## [TASK INSTRUCTIONS]
Every line below needs to be returned exactly as written.

## [DATA SHOWN]
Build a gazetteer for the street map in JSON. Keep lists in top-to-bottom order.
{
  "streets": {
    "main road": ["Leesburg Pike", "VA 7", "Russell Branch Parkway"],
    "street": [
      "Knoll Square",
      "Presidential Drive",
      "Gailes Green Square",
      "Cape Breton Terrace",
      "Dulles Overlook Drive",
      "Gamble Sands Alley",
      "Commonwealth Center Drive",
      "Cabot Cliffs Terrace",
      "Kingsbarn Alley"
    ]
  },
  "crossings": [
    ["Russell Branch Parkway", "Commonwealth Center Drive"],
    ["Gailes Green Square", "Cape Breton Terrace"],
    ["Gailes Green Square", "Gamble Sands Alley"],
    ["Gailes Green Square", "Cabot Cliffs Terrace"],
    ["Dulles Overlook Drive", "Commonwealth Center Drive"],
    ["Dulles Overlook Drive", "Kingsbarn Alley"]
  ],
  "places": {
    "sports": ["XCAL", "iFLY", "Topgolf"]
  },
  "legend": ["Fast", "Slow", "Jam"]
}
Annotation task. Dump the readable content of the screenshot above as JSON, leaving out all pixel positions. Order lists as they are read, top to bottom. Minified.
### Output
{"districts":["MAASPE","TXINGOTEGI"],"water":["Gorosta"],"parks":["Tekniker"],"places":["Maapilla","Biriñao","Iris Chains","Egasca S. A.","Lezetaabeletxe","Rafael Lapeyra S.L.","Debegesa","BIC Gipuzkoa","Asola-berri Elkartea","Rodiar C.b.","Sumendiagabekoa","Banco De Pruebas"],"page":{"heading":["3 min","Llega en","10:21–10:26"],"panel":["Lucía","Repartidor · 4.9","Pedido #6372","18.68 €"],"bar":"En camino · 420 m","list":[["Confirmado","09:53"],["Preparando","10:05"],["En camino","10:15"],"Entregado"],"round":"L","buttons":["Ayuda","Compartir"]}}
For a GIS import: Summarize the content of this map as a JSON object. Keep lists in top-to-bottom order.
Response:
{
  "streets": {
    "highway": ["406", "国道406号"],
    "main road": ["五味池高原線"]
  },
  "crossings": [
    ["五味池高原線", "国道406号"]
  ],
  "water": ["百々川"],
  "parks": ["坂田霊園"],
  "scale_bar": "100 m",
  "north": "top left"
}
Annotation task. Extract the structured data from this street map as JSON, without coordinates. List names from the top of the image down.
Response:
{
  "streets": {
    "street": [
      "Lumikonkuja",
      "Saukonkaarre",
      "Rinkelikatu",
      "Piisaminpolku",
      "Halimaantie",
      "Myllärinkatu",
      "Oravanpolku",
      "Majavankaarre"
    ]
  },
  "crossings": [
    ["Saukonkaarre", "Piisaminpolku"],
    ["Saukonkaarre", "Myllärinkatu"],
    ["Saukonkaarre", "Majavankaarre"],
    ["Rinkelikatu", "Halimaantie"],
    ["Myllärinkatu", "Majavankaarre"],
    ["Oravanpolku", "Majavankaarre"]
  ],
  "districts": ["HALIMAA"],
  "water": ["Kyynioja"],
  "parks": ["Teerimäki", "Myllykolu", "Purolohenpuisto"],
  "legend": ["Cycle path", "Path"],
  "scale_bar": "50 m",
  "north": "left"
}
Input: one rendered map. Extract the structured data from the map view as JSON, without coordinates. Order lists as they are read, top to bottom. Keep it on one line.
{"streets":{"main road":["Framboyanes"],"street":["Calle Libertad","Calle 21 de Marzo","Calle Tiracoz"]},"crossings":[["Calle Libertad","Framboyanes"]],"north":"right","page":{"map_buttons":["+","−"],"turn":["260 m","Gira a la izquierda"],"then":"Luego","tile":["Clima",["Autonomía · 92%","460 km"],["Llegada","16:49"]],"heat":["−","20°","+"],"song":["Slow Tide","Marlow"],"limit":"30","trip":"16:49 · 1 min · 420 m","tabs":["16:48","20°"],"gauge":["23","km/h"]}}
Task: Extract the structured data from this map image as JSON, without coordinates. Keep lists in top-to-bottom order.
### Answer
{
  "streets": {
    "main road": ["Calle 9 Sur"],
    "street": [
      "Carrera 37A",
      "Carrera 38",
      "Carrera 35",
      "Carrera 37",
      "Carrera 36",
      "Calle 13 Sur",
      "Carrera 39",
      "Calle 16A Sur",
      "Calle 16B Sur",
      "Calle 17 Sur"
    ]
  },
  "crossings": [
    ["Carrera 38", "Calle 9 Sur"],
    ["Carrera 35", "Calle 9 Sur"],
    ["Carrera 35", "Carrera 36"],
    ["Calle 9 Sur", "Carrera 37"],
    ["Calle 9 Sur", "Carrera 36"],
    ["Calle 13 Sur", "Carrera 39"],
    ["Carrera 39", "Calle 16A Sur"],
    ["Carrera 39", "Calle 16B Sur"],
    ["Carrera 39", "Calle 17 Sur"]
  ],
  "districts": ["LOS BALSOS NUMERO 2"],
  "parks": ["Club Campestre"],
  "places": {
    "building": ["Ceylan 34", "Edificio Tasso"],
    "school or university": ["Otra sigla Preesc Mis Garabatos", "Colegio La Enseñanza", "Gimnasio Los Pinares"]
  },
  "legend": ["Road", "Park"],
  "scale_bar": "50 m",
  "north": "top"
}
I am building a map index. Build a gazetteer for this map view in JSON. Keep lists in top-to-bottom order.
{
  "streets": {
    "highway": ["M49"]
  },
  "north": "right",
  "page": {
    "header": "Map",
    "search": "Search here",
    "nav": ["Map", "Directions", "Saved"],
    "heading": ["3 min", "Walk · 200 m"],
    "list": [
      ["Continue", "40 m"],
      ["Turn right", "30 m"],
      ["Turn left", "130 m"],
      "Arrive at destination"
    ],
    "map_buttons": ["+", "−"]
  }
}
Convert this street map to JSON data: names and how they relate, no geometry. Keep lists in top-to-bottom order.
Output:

## [YOUR RESPONSE]
Build a gazetteer for the street map in JSON. Keep lists in top-to-bottom order.
{
  "streets": {
    "main road": ["Leesburg Pike", "VA 7", "Russell Branch Parkway"],
    "street": [
      "Knoll Square",
      "Presidential Drive",
      "Gailes Green Square",
      "Cape Breton Terrace",
      "Dulles Overlook Drive",
      "Gamble Sands Alley",
      "Commonwealth Center Drive",
      "Cabot Cliffs Terrace",
      "Kingsbarn Alley"
    ]
  },
  "crossings": [
    ["Russell Branch Parkway", "Commonwealth Center Drive"],
    ["Gailes Green Square", "Cape Breton Terrace"],
    ["Gailes Green Square", "Gamble Sands Alley"],
    ["Gailes Green Square", "Cabot Cliffs Terrace"],
    ["Dulles Overlook Drive", "Commonwealth Center Drive"],
    ["Dulles Overlook Drive", "Kingsbarn Alley"]
  ],
  "places": {
    "sports": ["XCAL", "iFLY", "Topgolf"]
  },
  "legend": ["Fast", "Slow", "Jam"]
}
Annotation task. Dump the readable content of the screenshot above as JSON, leaving out all pixel positions. Order lists as they are read, top to bottom. Minified.
### Output
{"districts":["MAASPE","TXINGOTEGI"],"water":["Gorosta"],"parks":["Tekniker"],"places":["Maapilla","Biriñao","Iris Chains","Egasca S. A.","Lezetaabeletxe","Rafael Lapeyra S.L.","Debegesa","BIC Gipuzkoa","Asola-berri Elkartea","Rodiar C.b.","Sumendiagabekoa","Banco De Pruebas"],"page":{"heading":["3 min","Llega en","10:21–10:26"],"panel":["Lucía","Repartidor · 4.9","Pedido #6372","18.68 €"],"bar":"En camino · 420 m","list":[["Confirmado","09:53"],["Preparando","10:05"],["En camino","10:15"],"Entregado"],"round":"L","buttons":["Ayuda","Compartir"]}}
For a GIS import: Summarize the content of this map as a JSON object. Keep lists in top-to-bottom order.
Response:
{
  "streets": {
    "highway": ["406", "国道406号"],
    "main road": ["五味池高原線"]
  },
  "crossings": [
    ["五味池高原線", "国道406号"]
  ],
  "water": ["百々川"],
  "parks": ["坂田霊園"],
  "scale_bar": "100 m",
  "north": "top left"
}
Annotation task. Extract the structured data from this street map as JSON, without coordinates. List names from the top of the image down.
Response:
{
  "streets": {
    "street": [
      "Lumikonkuja",
      "Saukonkaarre",
      "Rinkelikatu",
      "Piisaminpolku",
      "Halimaantie",
      "Myllärinkatu",
      "Oravanpolku",
      "Majavankaarre"
    ]
  },
  "crossings": [
    ["Saukonkaarre", "Piisaminpolku"],
    ["Saukonkaarre", "Myllärinkatu"],
    ["Saukonkaarre", "Majavankaarre"],
    ["Rinkelikatu", "Halimaantie"],
    ["Myllärinkatu", "Majavankaarre"],
    ["Oravanpolku", "Majavankaarre"]
  ],
  "districts": ["HALIMAA"],
  "water": ["Kyynioja"],
  "parks": ["Teerimäki", "Myllykolu", "Purolohenpuisto"],
  "legend": ["Cycle path", "Path"],
  "scale_bar": "50 m",
  "north": "left"
}
Input: one rendered map. Extract the structured data from the map view as JSON, without coordinates. Order lists as they are read, top to bottom. Keep it on one line.
{"streets":{"main road":["Framboyanes"],"street":["Calle Libertad","Calle 21 de Marzo","Calle Tiracoz"]},"crossings":[["Calle Libertad","Framboyanes"]],"north":"right","page":{"map_buttons":["+","−"],"turn":["260 m","Gira a la izquierda"],"then":"Luego","tile":["Clima",["Autonomía · 92%","460 km"],["Llegada","16:49"]],"heat":["−","20°","+"],"song":["Slow Tide","Marlow"],"limit":"30","trip":"16:49 · 1 min · 420 m","tabs":["16:48","20°"],"gauge":["23","km/h"]}}
Task: Extract the structured data from this map image as JSON, without coordinates. Keep lists in top-to-bottom order.
### Answer
{
  "streets": {
    "main road": ["Calle 9 Sur"],
    "street": [
      "Carrera 37A",
      "Carrera 38",
      "Carrera 35",
      "Carrera 37",
      "Carrera 36",
      "Calle 13 Sur",
      "Carrera 39",
      "Calle 16A Sur",
      "Calle 16B Sur",
      "Calle 17 Sur"
    ]
  },
  "crossings": [
    ["Carrera 38", "Calle 9 Sur"],
    ["Carrera 35", "Calle 9 Sur"],
    ["Carrera 35", "Carrera 36"],
    ["Calle 9 Sur", "Carrera 37"],
    ["Calle 9 Sur", "Carrera 36"],
    ["Calle 13 Sur", "Carrera 39"],
    ["Carrera 39", "Calle 16A Sur"],
    ["Carrera 39", "Calle 16B Sur"],
    ["Carrera 39", "Calle 17 Sur"]
  ],
  "districts": ["LOS BALSOS NUMERO 2"],
  "parks": ["Club Campestre"],
  "places": {
    "building": ["Ceylan 34", "Edificio Tasso"],
    "school or university": ["Otra sigla Preesc Mis Garabatos", "Colegio La Enseñanza", "Gimnasio Los Pinares"]
  },
  "legend": ["Road", "Park"],
  "scale_bar": "50 m",
  "north": "top"
}
I am building a map index. Build a gazetteer for this map view in JSON. Keep lists in top-to-bottom order.
{
  "streets": {
    "highway": ["M49"]
  },
  "north": "right",
  "page": {
    "header": "Map",
    "search": "Search here",
    "nav": ["Map", "Directions", "Saved"],
    "heading": ["3 min", "Walk · 200 m"],
    "list": [
      ["Continue", "40 m"],
      ["Turn right", "30 m"],
      ["Turn left", "130 m"],
      "Arrive at destination"
    ],
    "map_buttons": ["+", "−"]
  }
}
Convert this street map to JSON data: names and how they relate, no geometry. Keep lists in top-to-bottom order.
Output:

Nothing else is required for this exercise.